[Source text Boundary: Start]

Take New York, for example.  Between 1999 and 2012, New York reduced its prison population by 26 percent—a decline of nearly 20,000 inmates.  The use of jail in New York City has also been reduced—the daily head count on Rikers Island is now less than 11,000, down from more than 21,000 at its peak.

Even as New York’s jail and prison rolls have gone down, so too has crime, declining by 69 percent over two decades.

Most of the public acclaim for these developments has gone to the New York Police Department and New York City mayors who have made crime-fighting a priority. Under the radar, the judicial branch has also played an important role.

Thanks to the leadership of Chief Judge Jonathan Lippman and his predecessor Judith S. Kaye, the New York courts have made a sustained institutional commitment to creating a variety of alternative-to-incarceration programs.  The courts have developed special programs for defendants with substance abuse and mental health problems.  They have sought to increase the use of services in cases involving 16 and 17-year old defendants and victims of human trafficking.  And they have launched a number of community-based programs that have sought to promote alternative sentencing in high-crime neighborhoods. (In the interests of full disclosure, my agency—the Center for Court Innovation— has worked with the judiciary to conceive and implement many of these projects.)

Crucially, the alternative programs launched by the New York courts target not just felony defendants but also people charged with misdemeanors.  Misdemeanor convictions may expose defendants to less time behind bars, but the consequences can be long-lasting in terms of employment, housing, child custody, student loans, immigration status, and a host of government benefits. For many, a misdemeanor conviction is another step along a path that leads toward a life of poverty.

[Source text Boundary: End]

[What this exercise asks]
**A.** Edit the passage on New York's courts and incarceration, starting at "Even as New" and ending at "an important role.", replacing "acclaim" with "praise".
**B.** According to the passage on New York's courts and incarceration, by what percentage did New York reduce its prison population between 1999 and 2012?
**C.** Carry on the passage on New York's courts and incarceration from where it stops.
The records are separate material, unrelated to the passage on New York's courts and incarceration.

[Stored data Boundary: Start]

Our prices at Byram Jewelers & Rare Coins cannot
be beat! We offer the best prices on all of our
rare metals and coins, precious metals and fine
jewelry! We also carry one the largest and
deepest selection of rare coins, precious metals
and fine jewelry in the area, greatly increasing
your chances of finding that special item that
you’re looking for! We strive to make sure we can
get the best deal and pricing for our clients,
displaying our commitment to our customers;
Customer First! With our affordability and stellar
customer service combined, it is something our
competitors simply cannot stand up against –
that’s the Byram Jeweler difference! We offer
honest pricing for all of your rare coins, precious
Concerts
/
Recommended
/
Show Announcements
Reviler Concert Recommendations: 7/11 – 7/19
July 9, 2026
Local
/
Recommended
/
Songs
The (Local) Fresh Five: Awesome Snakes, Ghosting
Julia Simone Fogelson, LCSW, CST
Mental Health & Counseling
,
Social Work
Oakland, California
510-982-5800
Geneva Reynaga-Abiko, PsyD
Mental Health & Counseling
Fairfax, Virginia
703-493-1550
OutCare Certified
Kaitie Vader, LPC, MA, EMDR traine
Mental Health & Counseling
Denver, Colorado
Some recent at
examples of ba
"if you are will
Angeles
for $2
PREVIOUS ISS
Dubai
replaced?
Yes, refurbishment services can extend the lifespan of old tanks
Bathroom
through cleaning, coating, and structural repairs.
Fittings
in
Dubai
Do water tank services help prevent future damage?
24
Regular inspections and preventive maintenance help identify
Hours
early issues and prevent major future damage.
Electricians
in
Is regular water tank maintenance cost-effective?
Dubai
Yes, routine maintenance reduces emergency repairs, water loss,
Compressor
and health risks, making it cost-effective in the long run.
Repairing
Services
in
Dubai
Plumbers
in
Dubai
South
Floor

[Stored data Boundary: End]

[Answers]
**A.**
Even as New York’s jail and prison rolls have gone down, so too has crime, declining by 69 percent over two decades.

Most of the public praise for these developments has gone to the New York Police Department and New York City mayors who have made crime-fighting a priority. Under the radar, the judicial branch has also played an important role.

**B.** 26 percent

**C.**
While much of the popular discussion focuses on federal sentencing guidelines and the need to reduce state prison populations, there is significant work to be done at the local level to reduce the use of jail.  (Jails are typically administered by counties and are designed to hold defendants awaiting trial and inmates sentenced to a term of less than 1 year. Prisons are run by the state or the federal government and typically hold inmates serving sentences of more than 1 year.)

One of the hidden truths of the justice system is that minor cases are much more voluminous than serious offenses. As John Jay College recently documented, nearly 75 percent of the arrests that the police make in New York City are for misdemeanor crimes – more than 235,000 in 2012, for example.

In response to the preponderance of minor cases, the New York courts (with an assist from the Center for Court Innovation) created Bronx Community Solutions to provide criminal court judges in the Bronx with additional sentencing options for non-violent offenses such as drug possession, shoplifting and prostitution.  This includes community restitution projects as well as social service classes, job training and individual counseling.

One challenge that has long plagued alternative-to-incarceration programs is the Field of Dreams question: if you build it, will they come?  Will judges actually avail themselves of alternatives?

The experience in the Bronx suggests that when alternative programs have been developed with the active involvement of the judiciary, they are more likely to win the support of the judges on the ground who ultimately determine whether someone is incarcerated or stays in the community.  According to the New York City Mayor’s Office, after Bronx Community Solutions began offering alternative sentences to misdemeanor defendants in the Bronx, the percentage of convicted defendants sentenced to jail fell from 23.7 percent in 2004 to 13.5 percent in 2012—a 43 percent reduction.  Keep in mind, this is not a boutique program dealing with a handful of participants; each year Bronx Community Solutions works with about 9,000 defendants.

But this battle is by no means won—plenty of work remains to reduce the number of people in Rikers Island, particularly those who are detained pre-trial.  However, Bronx Community Solutions has made one thing perfectly clear: change is possible—even in high-volume, urban justice systems.